Document text Start Marker
I have only minor comment

> ---
>
> There is still a lot of CPU utilization related code. cpu_util_without()
> and cpu_util_next() are very similar. In fact the former can be
> refactored to use a call to the latter to be able to remove some
> redundancy.
>
>  kernel/sched/fair.c | 143 ++++++++++++++++++--------------------------
>  1 file changed, 59 insertions(+), 84 deletions(-)
>
> diff --git a/kernel/sched/fair.c b/kernel/sched/fair.c
> index 16874e112fe6..c084c2e29e40 100644
> --- a/kernel/sched/fair.c
> +++ b/kernel/sched/fair.c
> @@ -6511,6 +6511,64 @@ static int select_idle_sibling(struct task_struct *p, int prev, int target)
>         return target;
>  }
>
> +/*
> + * Predicts what cpu_util(@cpu) would return if @p was migrated (and enqueued)
> + * to @dst_cpu.
> + */
> +static unsigned long cpu_util_next(int cpu, struct task_struct *p, int dst_cpu)
> +{
> +       struct cfs_rq *cfs_rq = &cpu_rq(cpu)->cfs;
> +       unsigned long util_est, util = READ_ONCE(cfs_rq->avg.util_avg);
> +
> +       /*
> +        * If @p migrates from @cpu to another, remove its contribution. Or,
> +        * if @p migrates from another CPU to @cpu, add its contribution. In
> +        * the other cases, @cpu is not impacted by the migration, so the
> +        * util_avg should already be correct.
> +        */
> +       if (task_cpu(p) == cpu && dst_cpu != cpu)
> +               lsub_positive(&util, task_util(p));
> +       else if (task_cpu(p) != cpu && dst_cpu == cpu)
> +               util += task_util(p);
> +
> +       if (sched_feat(UTIL_EST)) {
> +               util_est = READ_ONCE(cfs_rq->avg.util_est.enqueued);
> +
> +               /*
> +                * During wake-up, the task isn't enqueued yet and doesn't
> +                * appear in the cfs_rq->avg.util_est.enqueued of any rq,
> +                * so just add it (if needed) to "simulate" what will be
> +                * cpu_util after the task has been enqueued.
> +                */
> +               if (dst_cpu == cpu)
> +                       util_est += _task_util_est(p);
> +

Could you add a comment that explains why the addition above will not
be removed below by the lsub_positive below so it isn't worth trying
to optimize such a case?

> +               /*
> +                * Despite the following checks we still have a small window
> +                * for a possible race, when an execl's select_task_rq_fair()
> +                * races with LB's detach_task():
> +                *
> +                *   detach_task()
> +                *     p->on_rq = TASK_ON_RQ_MIGRATING;
> +                *     ---------------------------------- A
> +                *     deactivate_task()                   \
> +                *       dequeue_task()                     + RaceTime
> +                *         util_est_dequeue()              /
> +                *     ---------------------------------- B
> +                *
> +                * The additional check on "current == p" it's required to
> +                * properly fix the execl regression and it helps in further
> +                * reducing the chances for the above race.
> +                */
> +               if (unlikely(task_on_rq_queued(p) || current == p))
Document text End Marker
Material shown Start Marker
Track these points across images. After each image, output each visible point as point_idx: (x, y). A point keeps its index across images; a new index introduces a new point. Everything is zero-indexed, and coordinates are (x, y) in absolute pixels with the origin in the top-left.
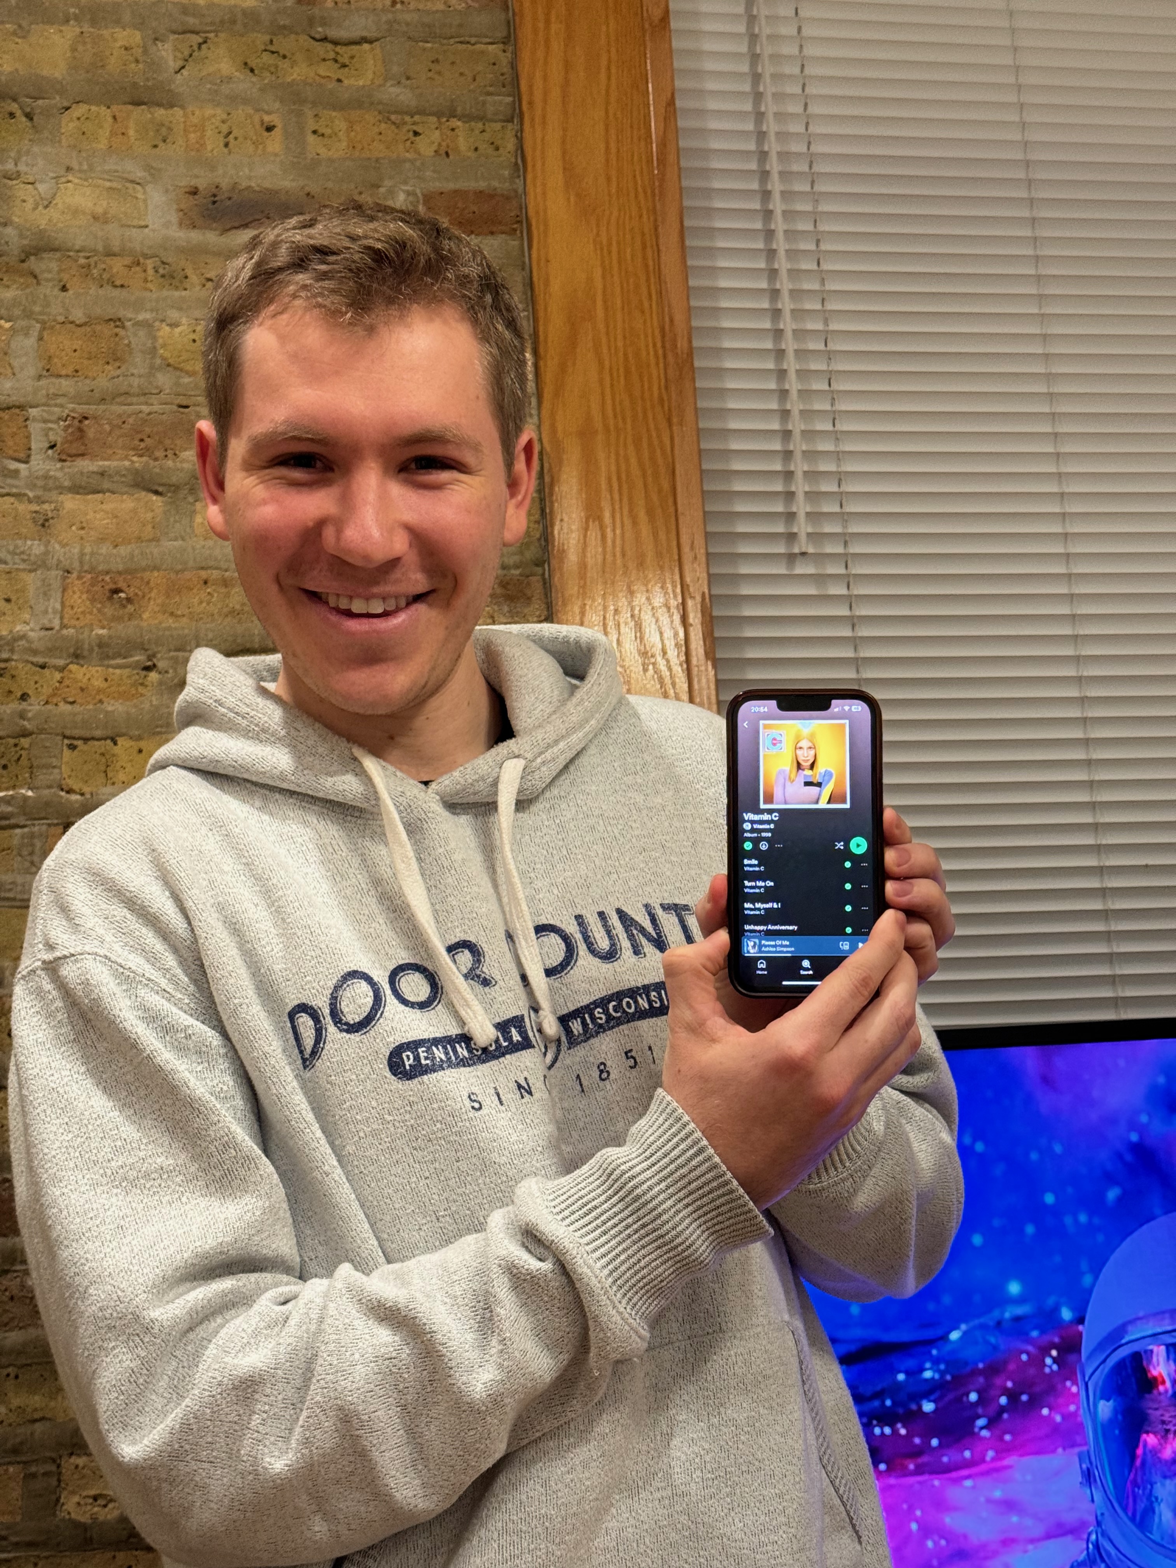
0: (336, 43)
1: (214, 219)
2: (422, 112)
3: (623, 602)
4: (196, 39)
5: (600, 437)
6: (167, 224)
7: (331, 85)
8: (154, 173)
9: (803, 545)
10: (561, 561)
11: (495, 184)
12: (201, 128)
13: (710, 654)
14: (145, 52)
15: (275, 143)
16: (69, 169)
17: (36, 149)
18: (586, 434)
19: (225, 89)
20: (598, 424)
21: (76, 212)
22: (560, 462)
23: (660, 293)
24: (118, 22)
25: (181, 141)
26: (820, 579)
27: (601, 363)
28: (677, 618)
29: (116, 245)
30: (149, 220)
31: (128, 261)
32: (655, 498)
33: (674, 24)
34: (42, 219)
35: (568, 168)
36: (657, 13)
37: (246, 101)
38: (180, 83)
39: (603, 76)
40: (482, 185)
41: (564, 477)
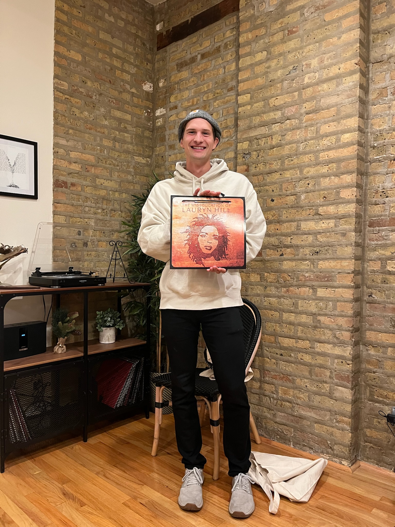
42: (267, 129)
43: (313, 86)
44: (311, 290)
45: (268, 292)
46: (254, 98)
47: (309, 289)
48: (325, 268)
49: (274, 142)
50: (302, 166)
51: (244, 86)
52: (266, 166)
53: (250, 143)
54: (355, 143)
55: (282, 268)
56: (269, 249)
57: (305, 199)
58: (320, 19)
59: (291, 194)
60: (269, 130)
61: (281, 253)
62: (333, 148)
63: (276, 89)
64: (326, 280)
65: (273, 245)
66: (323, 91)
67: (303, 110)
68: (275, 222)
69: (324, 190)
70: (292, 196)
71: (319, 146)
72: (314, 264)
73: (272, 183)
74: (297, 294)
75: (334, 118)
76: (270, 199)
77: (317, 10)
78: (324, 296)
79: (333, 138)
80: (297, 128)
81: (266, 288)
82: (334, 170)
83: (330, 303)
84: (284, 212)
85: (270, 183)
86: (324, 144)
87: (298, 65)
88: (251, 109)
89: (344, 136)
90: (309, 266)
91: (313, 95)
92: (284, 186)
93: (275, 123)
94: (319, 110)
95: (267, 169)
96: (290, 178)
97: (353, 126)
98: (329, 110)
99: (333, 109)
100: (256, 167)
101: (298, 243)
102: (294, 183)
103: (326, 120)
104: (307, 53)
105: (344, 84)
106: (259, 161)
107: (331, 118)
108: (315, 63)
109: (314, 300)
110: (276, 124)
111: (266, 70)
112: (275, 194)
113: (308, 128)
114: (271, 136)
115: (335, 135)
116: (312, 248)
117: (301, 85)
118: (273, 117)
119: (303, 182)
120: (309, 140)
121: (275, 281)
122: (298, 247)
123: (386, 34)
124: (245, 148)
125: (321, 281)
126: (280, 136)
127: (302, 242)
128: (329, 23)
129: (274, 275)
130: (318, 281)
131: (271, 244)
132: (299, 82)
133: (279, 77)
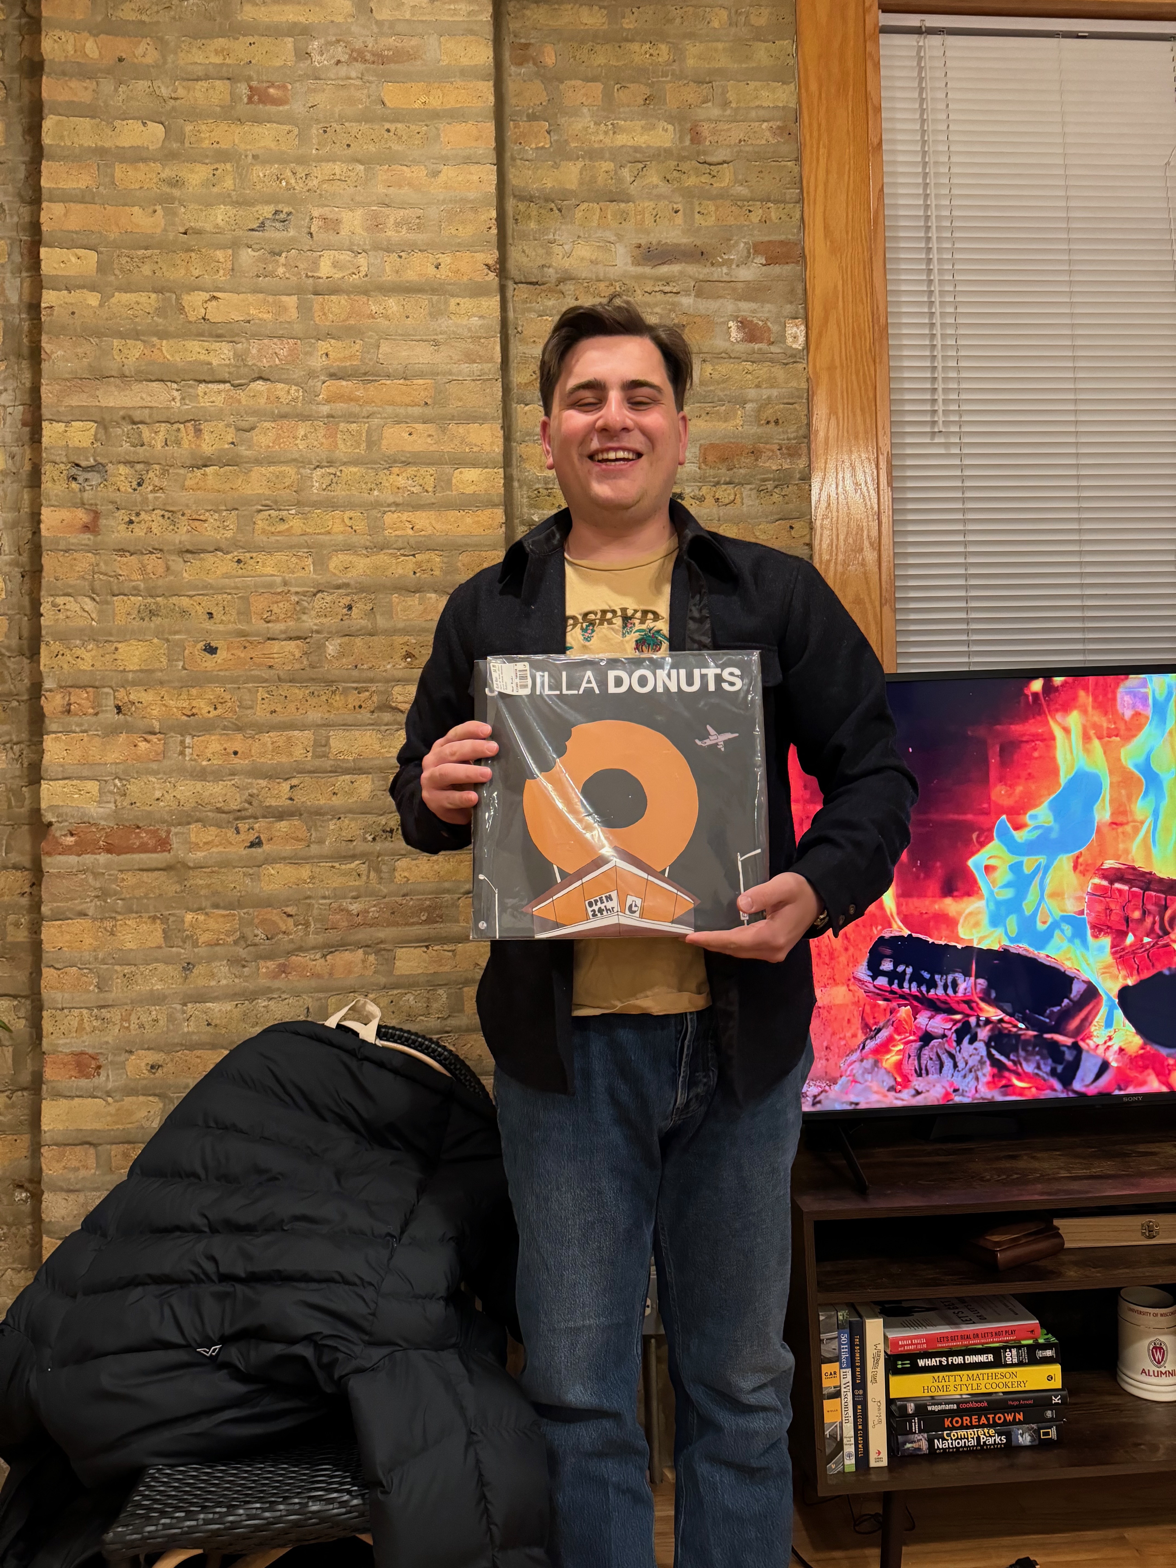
0: (710, 164)
1: (649, 260)
2: (753, 200)
3: (846, 457)
4: (641, 165)
5: (838, 371)
6: (626, 264)
7: (707, 187)
8: (620, 237)
9: (940, 427)
10: (816, 436)
11: (790, 237)
12: (642, 213)
13: (890, 484)
14: (616, 173)
15: (679, 219)
16: (579, 237)
17: (563, 227)
18: (831, 368)
19: (655, 192)
20: (837, 363)
21: (582, 259)
22: (817, 385)
23: (872, 294)
24: (602, 158)
25: (633, 220)
26: (947, 445)
27: (840, 331)
28: (874, 466)
29: (601, 276)
30: (617, 262)
31: (607, 283)
32: (865, 401)
33: (884, 147)
34: (566, 264)
35: (826, 227)
36: (876, 141)
37: (665, 198)
38: (633, 190)
39: (846, 177)
40: (783, 237)
41: (819, 392)
42: (176, 394)
43: (352, 292)
44: (372, 958)
45: (201, 982)
46: (117, 272)
47: (365, 953)
48: (420, 880)
49: (208, 446)
50: (322, 546)
51: (65, 215)
52: (174, 523)
53: (101, 431)
54: (496, 500)
55: (257, 891)
56: (199, 825)
57: (342, 654)
58: (366, 91)
59: (285, 632)
60: (183, 399)
61: (252, 837)
62: (431, 506)
63: (209, 265)
64: (424, 918)
65: (219, 810)
66: (387, 318)
67: (317, 362)
68: (225, 728)
69: (405, 632)
70: (293, 643)
71: (379, 490)
72: (378, 871)
73: (205, 587)
74: (319, 976)
75: (428, 411)
76: (201, 645)
77: (356, 60)
78: (420, 971)
79: (428, 475)
80: (297, 416)
81: (188, 967)
82: (437, 572)
83: (441, 992)
84: (261, 693)
85: (196, 588)
86: (398, 485)
87: (291, 209)
88: (101, 305)
89: (461, 473)
90: (364, 878)
91: (352, 322)
92: (259, 604)
93: (210, 378)
94: (373, 375)
95: (182, 535)
96: (278, 580)
97: (487, 448)
98: (408, 382)
99: (421, 382)
100: (131, 522)
101: (322, 802)
102: (295, 598)
103: (402, 411)
104: (324, 181)
105: (452, 316)
106: (145, 501)
107: (416, 411)
108: (356, 222)
109: (384, 988)
110: (210, 385)
111: (167, 189)
112: (221, 627)
113: (338, 424)
114: (196, 422)
115: (433, 464)
116: (371, 818)
117: (307, 276)
118: (202, 357)
119: (329, 599)
120: (345, 464)
121: (230, 940)
122: (320, 814)
123: (552, 210)
124: (77, 444)
125: (407, 924)
126: (232, 430)
127: (334, 798)
128: (398, 116)
129: (224, 916)
130: (397, 924)
131: (209, 807)
132: (301, 266)
133: (217, 226)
Material shown End Marker
* **What the task requires**:
Could you pick up the kernel scheduler patch review from its last line and write what comes next?

* **Answer to this problem**:
> +                       lsub_positive(&util_est, _task_util_est(p));
> +
> +               util = max(util, util_est);
> +       }
> +
> +       return min(util, capacity_orig_of(cpu));
> +}
> +
>  /*
>   * cpu_util_without: compute cpu utilization without any contributions from *p
>   * @cpu: the CPU which utilization is requested
> @@ -6526,19 +6584,10 @@ static int select_idle_sibling(struct task_struct *p, int prev, int target)
>   */
>  static unsigned long cpu_util_without(int cpu, struct task_struct *p)
>  {
> -       struct cfs_rq *cfs_rq;
> -       unsigned int util;
> -
>         /* Task has no contribution or is new */
>         if (cpu != task_cpu(p) || !READ_ONCE(p->se.avg.last_update_time))
>                 return cpu_util_cfs(cpu);
>
> -       cfs_rq = &cpu_rq(cpu)->cfs;
> -       util = READ_ONCE(cfs_rq->avg.util_avg);
> -
> -       /* Discount task's util from CPU's util */
> -       lsub_positive(&util, task_util(p));
> -
>         /*
>          * Covered cases:
>          *
> @@ -6560,82 +6609,8 @@ static unsigned long cpu_util_without(int cpu, struct task_struct *p)
>          *    estimation of the spare capacity on that CPU, by just
>          *    considering the expected utilization of tasks already
>          *    runnable on that CPU.

The comment about the covered cases above should be moved in
cpu_util_next() which is where the cases are covered now

> -        *
> -        * Cases a) and b) are covered by the above code, while case c) is
> -        * covered by the following code when estimated utilization is
> -        * enabled.
>          */
> -       if (sched_feat(UTIL_EST)) {
> -               unsigned int estimated =
> -                       READ_ONCE(cfs_rq->avg.util_est.enqueued);
> -
> -               /*
> -                * Despite the following checks we still have a small window
> -                * for a possible race, when an execl's select_task_rq_fair()
> -                * races with LB's detach_task():
> -                *
> -                *   detach_task()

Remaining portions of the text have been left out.